Transcribe every line of text in the data below verbatim, leaving out the pictures.

■ **Input records**:
►

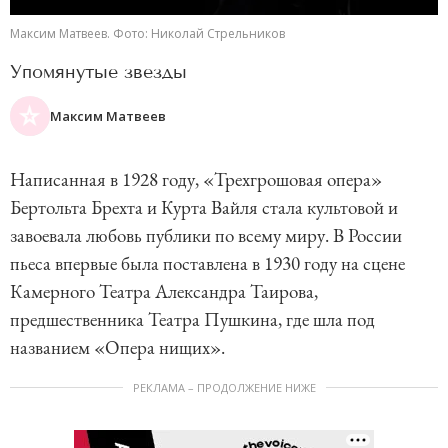
Максим Матвеев. Фото: Николай Стрельников
Упомянутые звезды
Максим Матвеев
Написанная в 1928 году, «Трехгрошовая опера»
Бертольта Брехта и Курта Вайля стала культовой и
завоевала любовь публики по всему миру. В России
пьеса впервые была поставлена в 1930 году на сцене
Камерного Театра Александра Таирова,
предшественника Театра Пушкина, где шла под
названием «Опера нищих».
РЕКЛАМА – ПРОДОЛЖЕНИЕ НИЖЕ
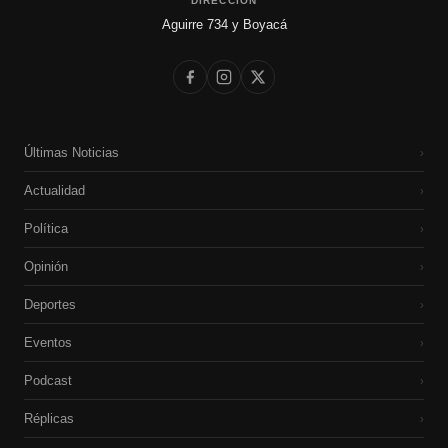
DIRECCIÓN
Aguirre 734 y Boyacá
Últimas Noticias
›
Actualidad
›
Política
›
Opinión
›
Deportes
›
Eventos
›
Podcast
›
Réplicas
›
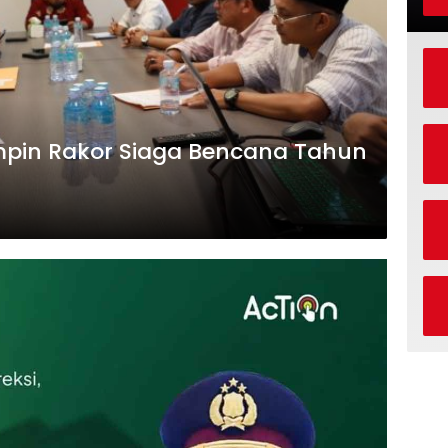
impin Rakor Siaga Bencana Tahun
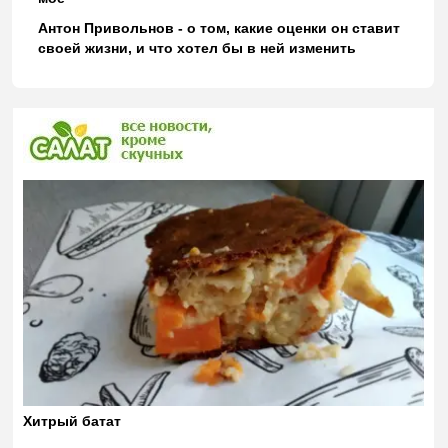
Антон Привольнов - о том, какие оценки он ставит
своей жизни, и что хотел бы в ней изменить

◄

■ **Solution for this exercise**:
Максим Матвеев. Фото: Николай Стрельников
Упомянутые звезды
Максим Матвеев
Написанная в 1928 году, «Трехгрошовая опера»
Бертольта Брехта и Курта Вайля стала культовой и
завоевала любовь публики по всему миру. В России
пьеса впервые была поставлена в 1930 году на сцене
Камерного Театра Александра Таирова,
предшественника Театра Пушкина, где шла под
названием «Опера нищих».
РЕКЛАМА – ПРОДОЛЖЕНИЕ НИЖЕ
DIRECCIÓN
Aguirre 734 y Boyacá
Últimas Noticias
›
Actualidad
›
Política
›
Opinión
›
Deportes
›
Eventos
›
Podcast
›
Réplicas
›
impin Rakor Siaga Bencana Tahun
Антон Привольнов - о том, какие оценки он ставит
своей жизни, и что хотел бы в ней изменить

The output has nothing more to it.